Source material below:

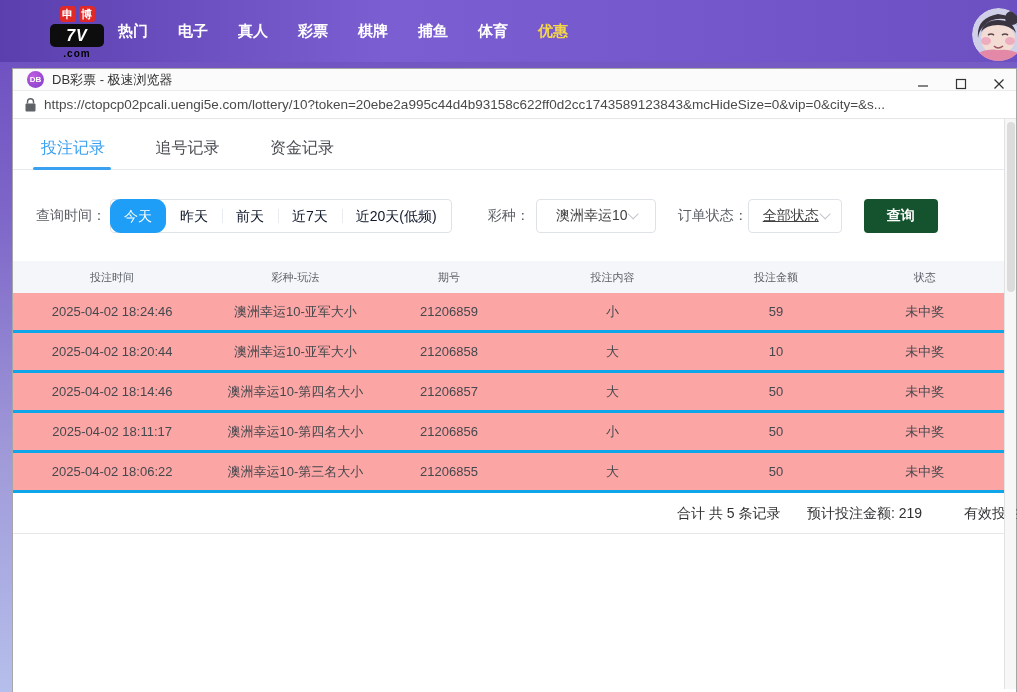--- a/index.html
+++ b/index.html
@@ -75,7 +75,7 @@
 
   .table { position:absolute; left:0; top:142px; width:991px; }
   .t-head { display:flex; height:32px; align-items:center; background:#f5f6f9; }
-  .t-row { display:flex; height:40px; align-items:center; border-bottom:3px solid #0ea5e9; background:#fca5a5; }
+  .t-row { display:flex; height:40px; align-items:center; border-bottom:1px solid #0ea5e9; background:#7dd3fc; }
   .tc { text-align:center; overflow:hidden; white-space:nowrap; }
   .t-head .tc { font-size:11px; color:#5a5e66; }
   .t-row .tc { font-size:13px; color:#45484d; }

End of Source material.

• To-do item:
Copy out, word for word, the part of the entries above that begins at the line with "position:absolute; left:0; top:142px;" and ends at the line with "height:40px; align-items:center; border-bottom:1px", including both.

• Answer area:
   .table { position:absolute; left:0; top:142px; width:991px; }
   .t-head { display:flex; height:32px; align-items:center; background:#f5f6f9; }
-  .t-row { display:flex; height:40px; align-items:center; border-bottom:3px solid #0ea5e9; background:#fca5a5; }
+  .t-row { display:flex; height:40px; align-items:center; border-bottom:1px solid #0ea5e9; background:#7dd3fc; }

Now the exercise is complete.